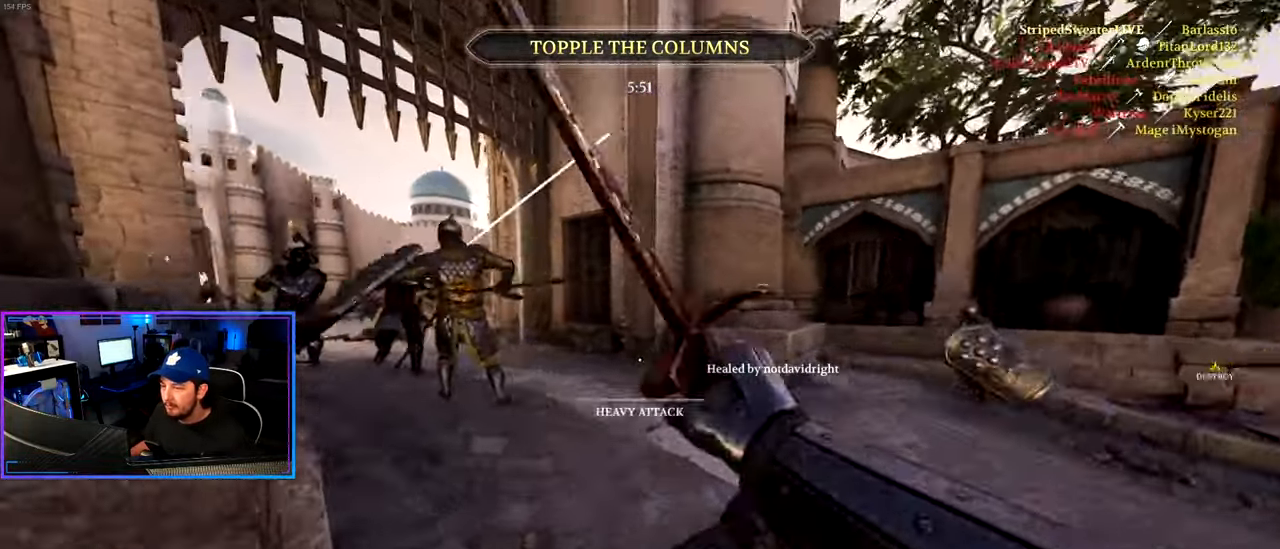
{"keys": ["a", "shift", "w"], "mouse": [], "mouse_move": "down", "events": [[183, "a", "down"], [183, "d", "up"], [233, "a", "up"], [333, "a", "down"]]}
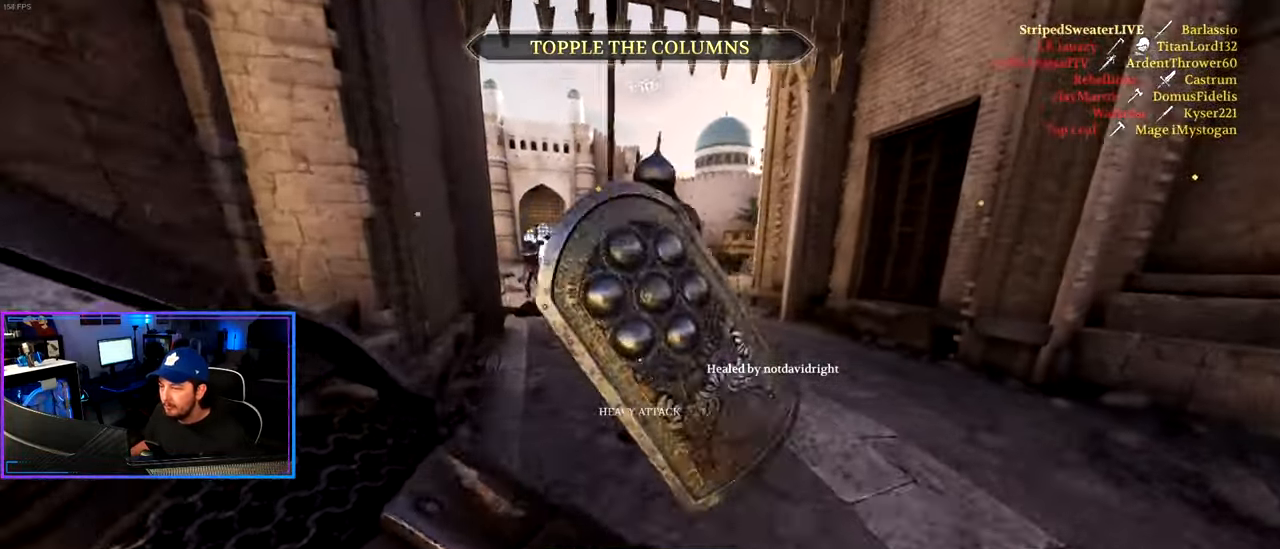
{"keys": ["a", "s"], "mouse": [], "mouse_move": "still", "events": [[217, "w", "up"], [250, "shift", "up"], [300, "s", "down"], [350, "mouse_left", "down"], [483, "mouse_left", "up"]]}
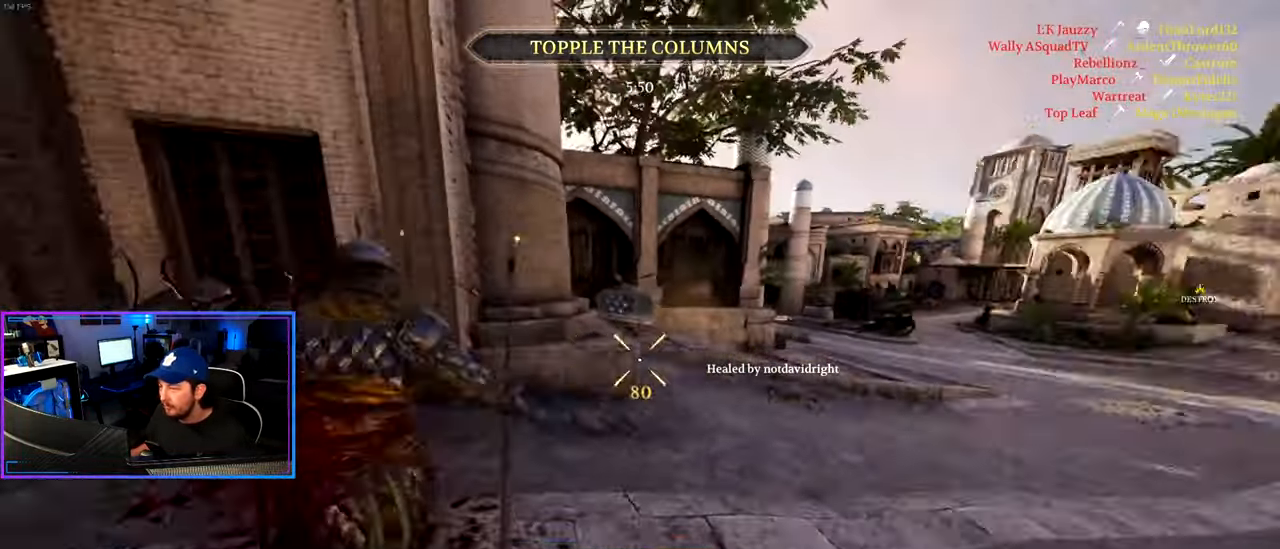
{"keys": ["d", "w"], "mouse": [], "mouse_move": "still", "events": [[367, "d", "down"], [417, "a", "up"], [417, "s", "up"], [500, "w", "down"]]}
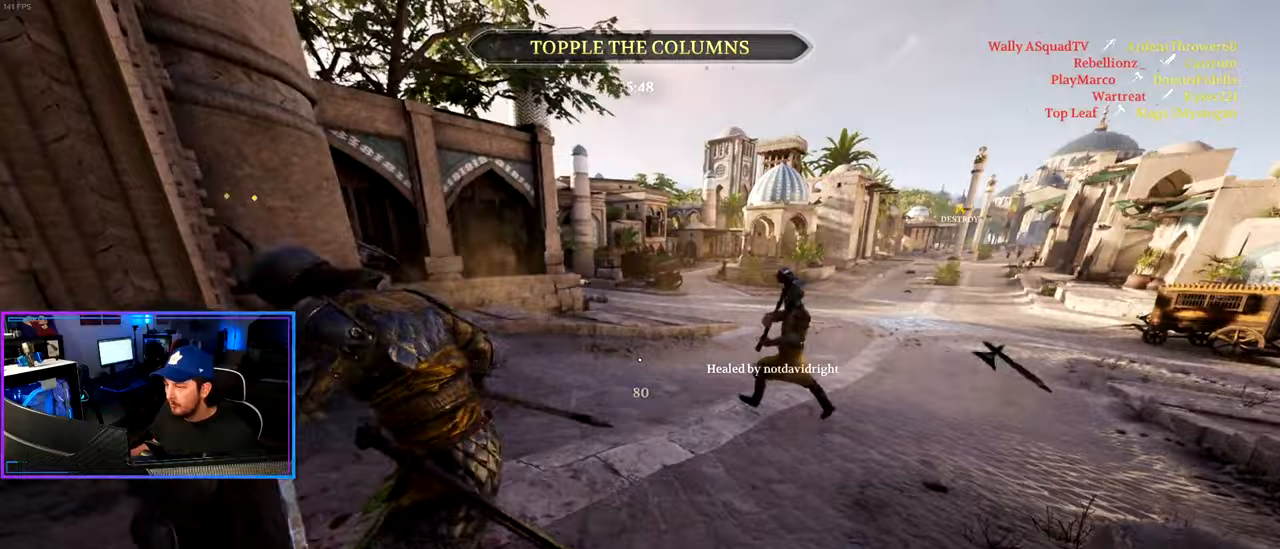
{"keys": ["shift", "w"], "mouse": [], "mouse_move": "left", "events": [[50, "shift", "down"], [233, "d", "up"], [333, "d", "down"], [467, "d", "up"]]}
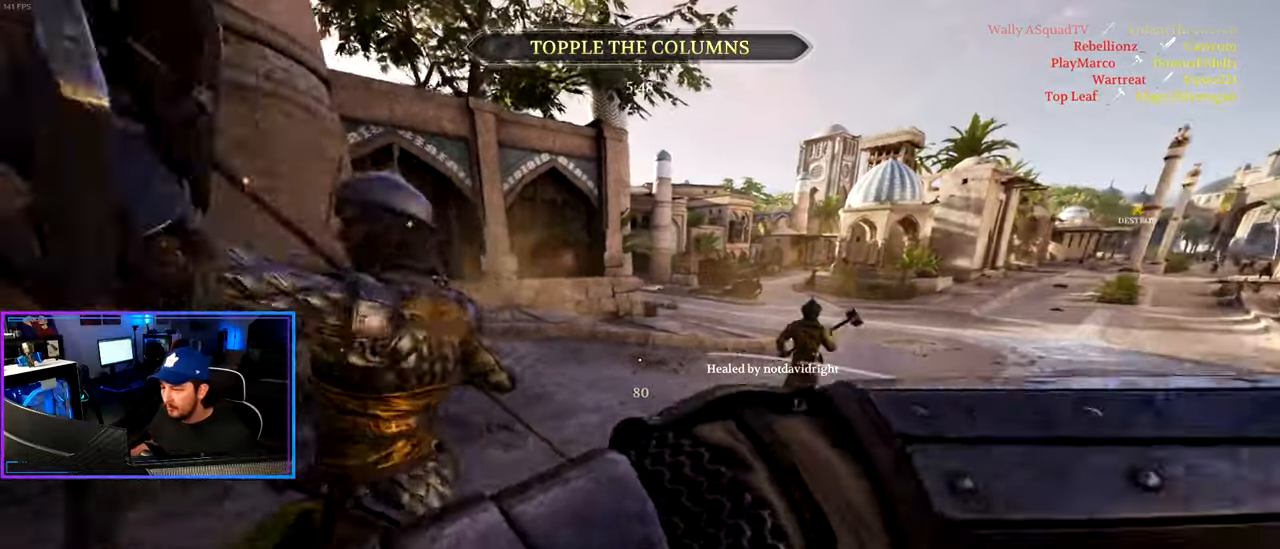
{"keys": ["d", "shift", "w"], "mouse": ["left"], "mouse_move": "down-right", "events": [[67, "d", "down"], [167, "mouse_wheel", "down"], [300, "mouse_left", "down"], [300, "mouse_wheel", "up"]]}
● ● ● ● ● ● ●
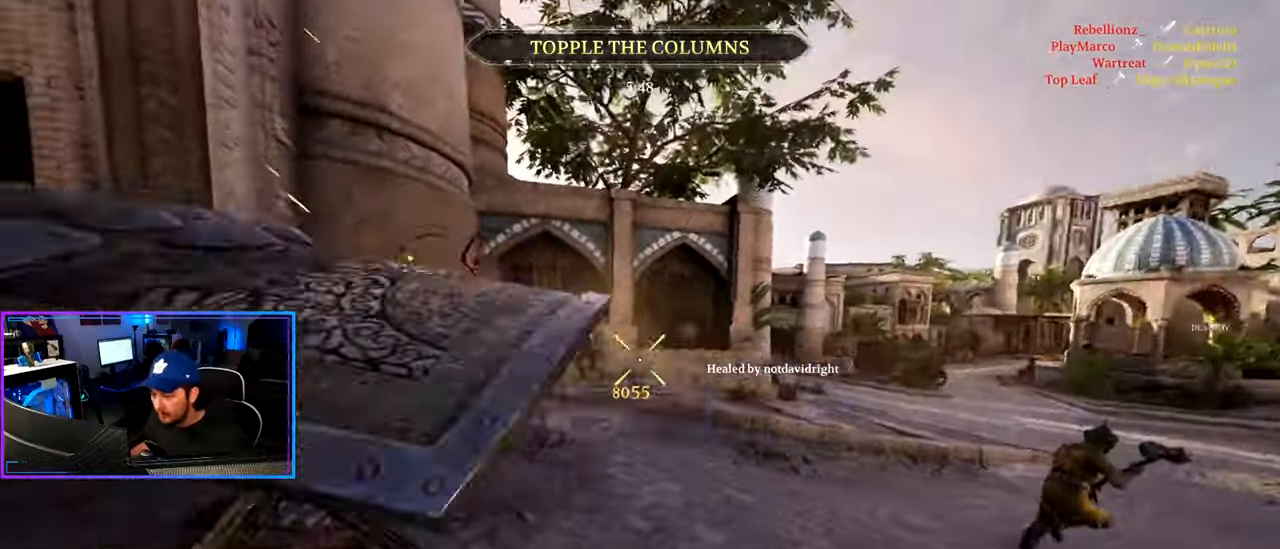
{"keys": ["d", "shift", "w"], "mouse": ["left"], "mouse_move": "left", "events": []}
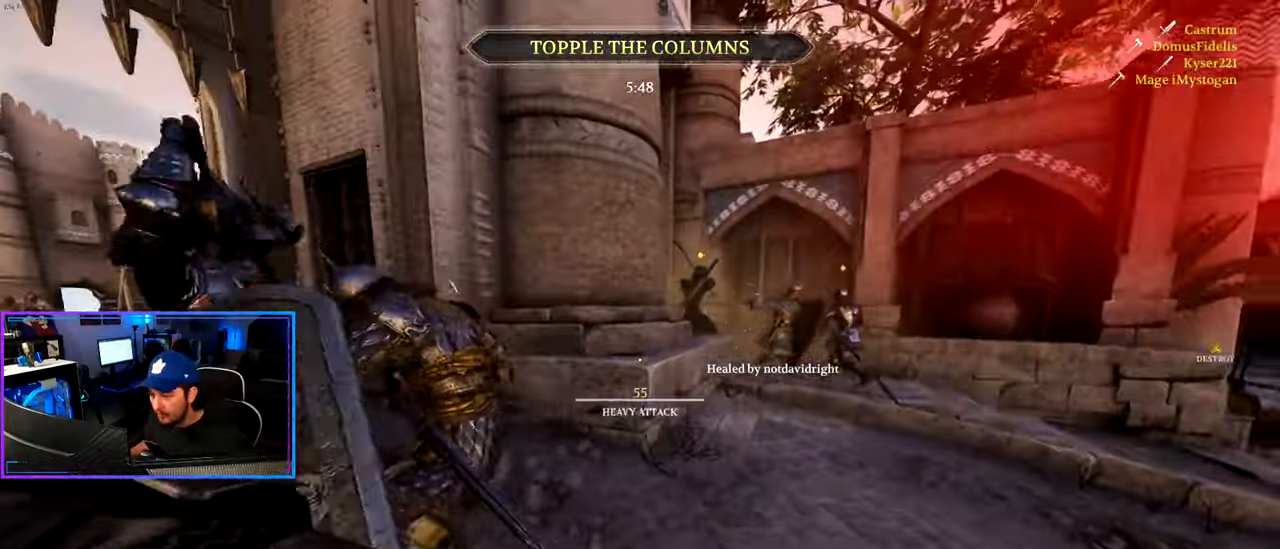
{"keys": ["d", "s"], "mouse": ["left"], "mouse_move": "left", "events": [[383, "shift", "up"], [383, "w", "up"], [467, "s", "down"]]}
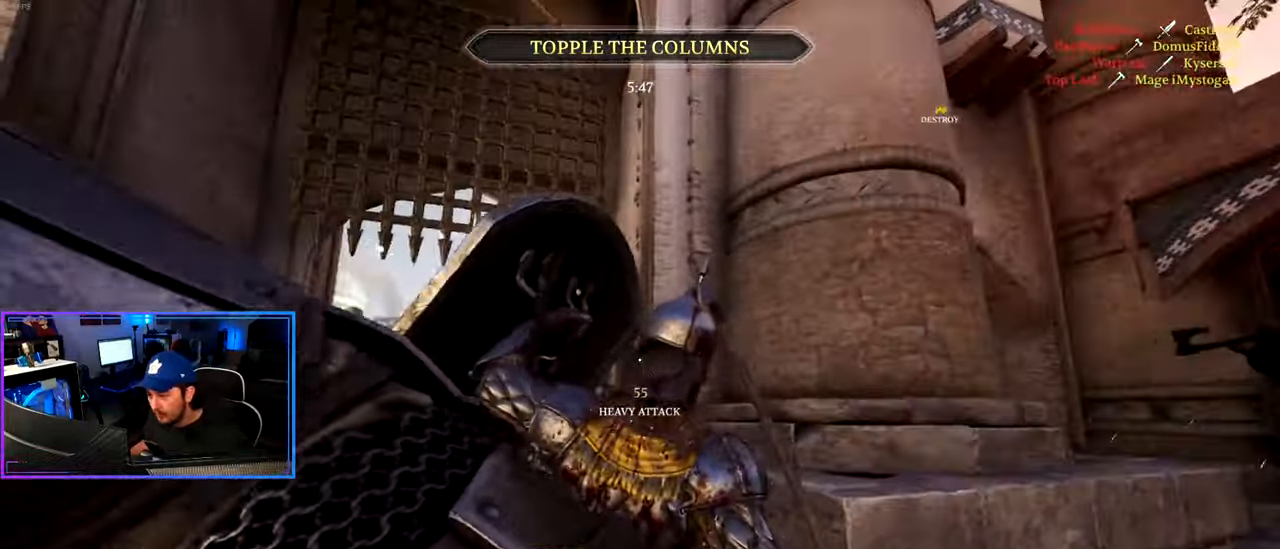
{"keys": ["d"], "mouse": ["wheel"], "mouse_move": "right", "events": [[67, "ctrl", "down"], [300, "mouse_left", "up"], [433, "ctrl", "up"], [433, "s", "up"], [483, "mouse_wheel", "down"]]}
● ● ● ● ● ● ●
- _Task directions_: Where a line in the records above contains the word "shift", copy that line.

- _Answer box_:
{"keys": ["a", "shift", "w"], "mouse": [], "mouse_move": "down", "events": [[183, "a", "down"], [183, "d", "up"], [233, "a", "up"], [333, "a", "down"]]}
{"keys": ["a", "s"], "mouse": [], "mouse_move": "still", "events": [[217, "w", "up"], [250, "shift", "up"], [300, "s", "down"], [350, "mouse_left", "down"], [483, "mouse_left", "up"]]}
{"keys": ["shift", "w"], "mouse": [], "mouse_move": "left", "events": [[50, "shift", "down"], [233, "d", "up"], [333, "d", "down"], [467, "d", "up"]]}
{"keys": ["d", "shift", "w"], "mouse": ["left"], "mouse_move": "down-right", "events": [[67, "d", "down"], [167, "mouse_wheel", "down"], [300, "mouse_left", "down"], [300, "mouse_wheel", "up"]]}
{"keys": ["d", "shift", "w"], "mouse": ["left"], "mouse_move": "left", "events": []}
{"keys": ["d", "s"], "mouse": ["left"], "mouse_move": "left", "events": [[383, "shift", "up"], [383, "w", "up"], [467, "s", "down"]]}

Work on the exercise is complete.